Les fans des Beatles

Christian Le Bart, Presses universitaires de Rennes, 2000, 242 p., 120 F.

De Theodor Adorno à Pierre Bourdieu, la sociologie de la culture s'est le plus souvent employée à réduire la figure du « fan » à un pur produit de l'industrie culturelle. Celle-ci transformerait « le peuple en insectes », ou le pousserait à une participation passive et fictive. A travers son étude des fans du célèbre groupe de Liverpool, Christian Le Bart propose une approche qui rompt radicalement avec cette vision critique qu'il qualifie d'ultra-élitiste. Dans le cadre d'une sociologie de l'identité et à travers une trentaine d'entretiens avec des fans, il décortique les multiples processus d'appropriation de l'univers et de l'imaginaire Beatles : « Aimer les Beatles, c'est souscrire à une certaine image de soi. »

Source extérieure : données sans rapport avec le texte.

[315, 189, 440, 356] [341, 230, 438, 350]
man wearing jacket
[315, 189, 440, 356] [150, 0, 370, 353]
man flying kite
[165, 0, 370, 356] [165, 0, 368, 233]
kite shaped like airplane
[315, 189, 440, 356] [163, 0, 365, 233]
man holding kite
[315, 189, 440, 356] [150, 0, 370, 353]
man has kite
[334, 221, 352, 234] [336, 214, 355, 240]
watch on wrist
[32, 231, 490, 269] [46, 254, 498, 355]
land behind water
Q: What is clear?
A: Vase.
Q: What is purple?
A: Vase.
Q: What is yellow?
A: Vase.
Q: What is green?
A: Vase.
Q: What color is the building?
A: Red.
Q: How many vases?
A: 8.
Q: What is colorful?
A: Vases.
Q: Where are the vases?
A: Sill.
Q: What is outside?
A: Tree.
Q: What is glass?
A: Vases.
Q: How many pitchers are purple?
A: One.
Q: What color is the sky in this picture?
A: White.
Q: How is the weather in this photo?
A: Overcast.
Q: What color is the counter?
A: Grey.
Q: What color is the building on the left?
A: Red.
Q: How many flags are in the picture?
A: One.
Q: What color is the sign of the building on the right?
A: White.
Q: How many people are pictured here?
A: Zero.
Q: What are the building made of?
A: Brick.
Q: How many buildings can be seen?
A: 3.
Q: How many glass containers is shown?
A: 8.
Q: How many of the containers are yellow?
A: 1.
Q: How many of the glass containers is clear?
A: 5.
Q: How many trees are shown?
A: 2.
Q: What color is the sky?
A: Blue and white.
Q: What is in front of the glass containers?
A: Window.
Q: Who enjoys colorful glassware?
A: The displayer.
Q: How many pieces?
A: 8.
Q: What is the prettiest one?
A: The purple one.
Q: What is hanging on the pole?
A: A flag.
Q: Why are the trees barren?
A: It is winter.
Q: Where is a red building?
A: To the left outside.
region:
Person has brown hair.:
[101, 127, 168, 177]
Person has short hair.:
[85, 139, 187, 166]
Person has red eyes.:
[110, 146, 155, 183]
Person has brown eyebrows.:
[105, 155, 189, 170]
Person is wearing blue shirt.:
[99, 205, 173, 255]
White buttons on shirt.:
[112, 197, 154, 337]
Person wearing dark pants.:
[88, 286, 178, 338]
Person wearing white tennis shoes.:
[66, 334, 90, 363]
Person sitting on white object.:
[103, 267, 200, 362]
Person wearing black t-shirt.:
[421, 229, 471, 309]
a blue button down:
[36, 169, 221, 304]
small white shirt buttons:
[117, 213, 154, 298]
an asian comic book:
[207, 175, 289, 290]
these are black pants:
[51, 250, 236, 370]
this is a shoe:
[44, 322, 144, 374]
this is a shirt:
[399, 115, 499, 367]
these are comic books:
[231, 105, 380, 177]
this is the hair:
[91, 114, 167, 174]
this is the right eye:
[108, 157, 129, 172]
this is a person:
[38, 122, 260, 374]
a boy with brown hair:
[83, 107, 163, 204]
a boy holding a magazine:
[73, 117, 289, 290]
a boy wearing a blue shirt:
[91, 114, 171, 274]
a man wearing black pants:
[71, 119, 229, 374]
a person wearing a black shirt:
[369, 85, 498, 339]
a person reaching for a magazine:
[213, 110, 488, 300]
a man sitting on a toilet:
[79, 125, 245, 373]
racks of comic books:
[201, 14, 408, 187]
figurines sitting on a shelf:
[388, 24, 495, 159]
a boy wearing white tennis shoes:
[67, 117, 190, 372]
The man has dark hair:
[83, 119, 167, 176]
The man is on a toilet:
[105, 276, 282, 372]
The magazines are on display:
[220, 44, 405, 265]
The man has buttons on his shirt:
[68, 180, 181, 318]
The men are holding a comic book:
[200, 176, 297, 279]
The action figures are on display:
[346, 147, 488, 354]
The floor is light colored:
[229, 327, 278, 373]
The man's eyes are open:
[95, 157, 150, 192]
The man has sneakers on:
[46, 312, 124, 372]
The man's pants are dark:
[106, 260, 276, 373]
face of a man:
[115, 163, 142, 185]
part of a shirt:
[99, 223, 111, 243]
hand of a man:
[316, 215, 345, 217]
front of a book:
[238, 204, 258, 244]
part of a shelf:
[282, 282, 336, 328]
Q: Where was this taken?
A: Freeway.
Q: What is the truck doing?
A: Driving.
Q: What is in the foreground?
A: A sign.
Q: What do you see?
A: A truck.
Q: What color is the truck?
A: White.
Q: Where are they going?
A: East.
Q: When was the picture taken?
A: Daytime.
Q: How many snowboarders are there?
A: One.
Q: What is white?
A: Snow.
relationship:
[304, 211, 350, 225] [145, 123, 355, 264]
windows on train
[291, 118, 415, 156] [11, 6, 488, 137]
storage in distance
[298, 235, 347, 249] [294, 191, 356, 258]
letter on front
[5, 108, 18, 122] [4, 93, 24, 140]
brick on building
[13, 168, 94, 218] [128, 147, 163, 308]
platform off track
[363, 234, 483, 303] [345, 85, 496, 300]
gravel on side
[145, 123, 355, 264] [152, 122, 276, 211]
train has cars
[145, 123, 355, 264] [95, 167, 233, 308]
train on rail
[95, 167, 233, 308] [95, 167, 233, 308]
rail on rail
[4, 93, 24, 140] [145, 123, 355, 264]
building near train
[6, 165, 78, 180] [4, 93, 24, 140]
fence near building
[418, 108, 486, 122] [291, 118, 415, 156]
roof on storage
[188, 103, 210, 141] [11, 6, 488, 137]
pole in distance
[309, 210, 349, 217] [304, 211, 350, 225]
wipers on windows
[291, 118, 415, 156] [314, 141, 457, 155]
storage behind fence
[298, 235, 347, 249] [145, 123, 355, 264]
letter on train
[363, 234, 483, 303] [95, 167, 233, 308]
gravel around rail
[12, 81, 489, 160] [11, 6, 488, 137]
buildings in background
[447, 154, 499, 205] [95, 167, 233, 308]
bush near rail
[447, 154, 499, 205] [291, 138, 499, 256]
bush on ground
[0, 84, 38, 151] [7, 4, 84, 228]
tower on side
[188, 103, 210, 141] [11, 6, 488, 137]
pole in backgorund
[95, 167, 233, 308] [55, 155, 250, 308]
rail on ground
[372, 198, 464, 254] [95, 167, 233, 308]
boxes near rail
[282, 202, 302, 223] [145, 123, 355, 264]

L'auteur, qui se revendique lui-même comme « fan », décrit les étapes de cette appropriation, et tout ce qu'elle implique dans le rapport à soi et au monde. Le moment du « coup de foudre » est largement provoqué par l'influence des copains. Commence ensuite un long chemin de découverte de l'univers Beatles, vécu comme chemin personnel, étroitement lié à une histoire de vie : « J'ai surtout apprécié les Beatles à partir du moment où mon mari est tombé malade », dit une fan. La musique des Beatles est ainsi vécue comme l'expression d'une intimité, de sentiments intérieurs.

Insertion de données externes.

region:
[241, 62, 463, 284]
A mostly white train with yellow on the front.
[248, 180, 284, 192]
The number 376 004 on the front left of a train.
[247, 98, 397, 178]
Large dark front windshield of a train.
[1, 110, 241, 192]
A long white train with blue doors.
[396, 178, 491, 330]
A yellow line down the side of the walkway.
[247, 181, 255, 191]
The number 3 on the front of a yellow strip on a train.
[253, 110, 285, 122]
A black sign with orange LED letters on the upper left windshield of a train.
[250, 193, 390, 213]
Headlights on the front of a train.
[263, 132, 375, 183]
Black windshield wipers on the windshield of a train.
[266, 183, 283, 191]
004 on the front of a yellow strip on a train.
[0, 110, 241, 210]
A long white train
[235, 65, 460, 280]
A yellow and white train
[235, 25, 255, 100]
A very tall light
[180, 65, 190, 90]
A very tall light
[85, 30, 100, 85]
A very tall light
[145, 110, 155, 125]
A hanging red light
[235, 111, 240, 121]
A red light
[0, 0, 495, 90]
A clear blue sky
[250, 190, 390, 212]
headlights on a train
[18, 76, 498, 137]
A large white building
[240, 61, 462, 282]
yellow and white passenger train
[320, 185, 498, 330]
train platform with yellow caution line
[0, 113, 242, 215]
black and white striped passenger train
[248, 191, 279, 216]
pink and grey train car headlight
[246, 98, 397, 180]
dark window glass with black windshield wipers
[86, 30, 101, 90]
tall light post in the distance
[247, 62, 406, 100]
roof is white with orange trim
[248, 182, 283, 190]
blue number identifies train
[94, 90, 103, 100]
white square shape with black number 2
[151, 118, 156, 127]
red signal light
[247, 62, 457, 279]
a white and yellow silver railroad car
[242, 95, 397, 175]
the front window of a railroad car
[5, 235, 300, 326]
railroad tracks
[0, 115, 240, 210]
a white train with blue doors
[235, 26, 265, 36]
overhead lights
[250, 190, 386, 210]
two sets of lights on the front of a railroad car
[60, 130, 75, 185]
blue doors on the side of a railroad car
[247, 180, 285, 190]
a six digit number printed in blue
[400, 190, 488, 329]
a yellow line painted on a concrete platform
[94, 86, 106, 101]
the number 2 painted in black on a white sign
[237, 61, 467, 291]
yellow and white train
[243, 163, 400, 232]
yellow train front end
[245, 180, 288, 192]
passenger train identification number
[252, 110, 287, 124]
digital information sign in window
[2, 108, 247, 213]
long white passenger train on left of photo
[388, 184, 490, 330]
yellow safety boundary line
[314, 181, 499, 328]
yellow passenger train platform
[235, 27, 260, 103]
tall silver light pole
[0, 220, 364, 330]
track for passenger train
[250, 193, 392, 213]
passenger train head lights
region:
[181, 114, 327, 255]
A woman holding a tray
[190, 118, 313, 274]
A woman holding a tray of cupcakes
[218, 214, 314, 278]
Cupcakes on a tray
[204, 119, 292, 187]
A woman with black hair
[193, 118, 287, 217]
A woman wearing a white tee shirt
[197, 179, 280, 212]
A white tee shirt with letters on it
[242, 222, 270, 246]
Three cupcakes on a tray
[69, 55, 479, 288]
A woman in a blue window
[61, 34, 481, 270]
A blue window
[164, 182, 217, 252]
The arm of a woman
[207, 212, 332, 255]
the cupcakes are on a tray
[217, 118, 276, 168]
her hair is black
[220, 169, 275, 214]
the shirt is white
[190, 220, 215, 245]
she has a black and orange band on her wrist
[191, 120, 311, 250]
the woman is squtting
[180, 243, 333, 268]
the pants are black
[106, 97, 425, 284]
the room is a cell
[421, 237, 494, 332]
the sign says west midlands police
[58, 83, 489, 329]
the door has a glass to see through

Après la phase de la découverte, vient celle de la revendication d'appartenance au « monde des Beatles ». L'affirmation identitaire se fait souvent par la confrontation, parfois agressive, avec d'autres imaginaires musicaux rivaux. Les réseaux d'admirateurs sont le théâtre de luttes symboliques internes à cet univers. Il s'agit, par exemple, de choisir son camp : Lennon versus McCartney... L'adhésion à l'une ou à l'autre de ces deux personnalités si opposées, c'est l'adhésion à une certaine vision du monde, à un certain style. Cette identification à l'univers Beatles, de « totale » chez le lycéen, tend à s'estomper ou à être relativisée à l'âge post-scolaire.

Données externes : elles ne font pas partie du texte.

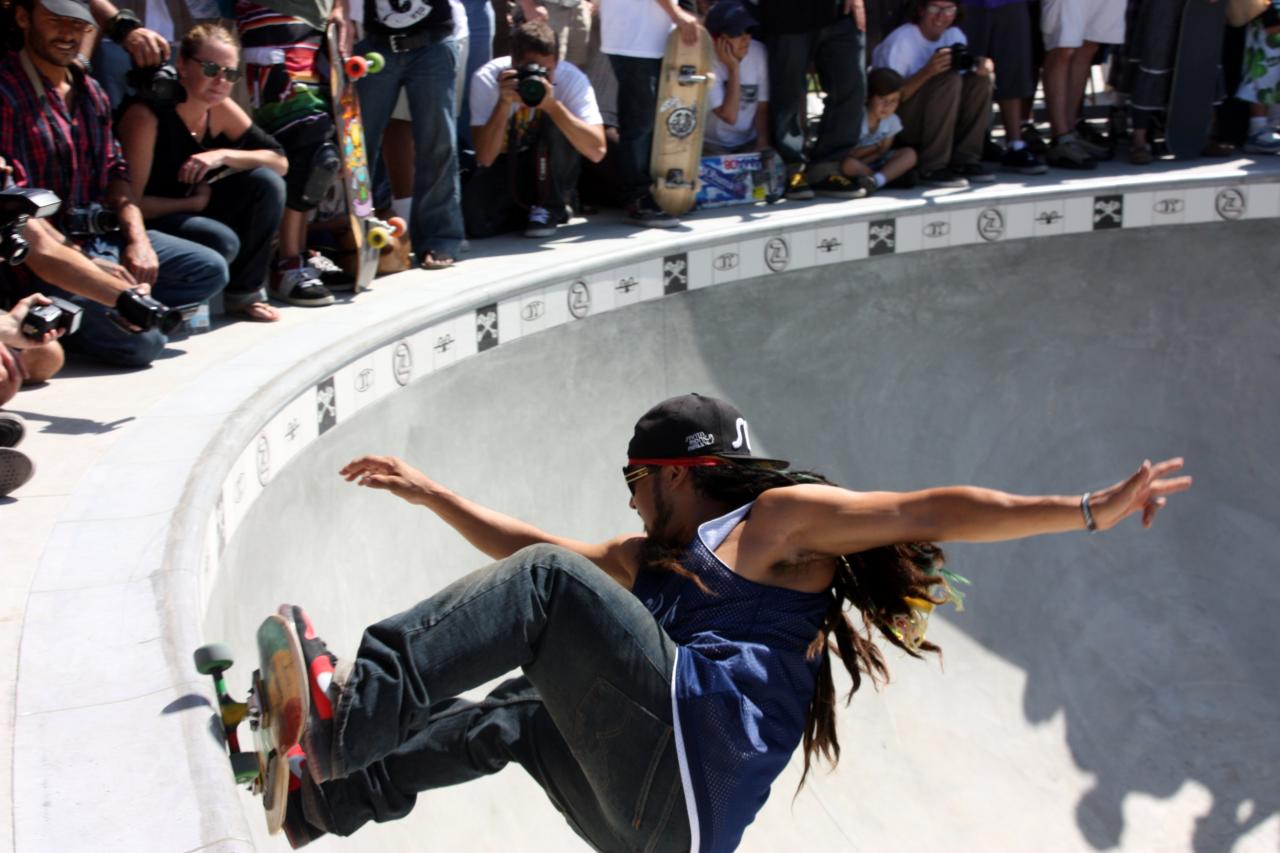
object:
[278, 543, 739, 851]
part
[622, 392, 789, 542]
part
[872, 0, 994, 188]
person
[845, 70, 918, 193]
person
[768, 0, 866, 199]
person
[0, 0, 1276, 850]
park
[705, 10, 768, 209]
person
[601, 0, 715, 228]
person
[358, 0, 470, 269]
person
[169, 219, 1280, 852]
ramp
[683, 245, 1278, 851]
shadow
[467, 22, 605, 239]
man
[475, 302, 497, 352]
photos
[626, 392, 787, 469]
cap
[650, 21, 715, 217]
wood skateboard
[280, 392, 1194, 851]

Dans une troisième partie de l'ouvrage, moins centrée sur le témoignage des acteurs que sur l'étude de données statistiques, Christian Le Bart montre l'absence de lien clair entre la position sociale et le goût musical. La passion Beatles n'est pas réductible à un profil social type, à une catégorie générationnelle ou à une appartenance politique.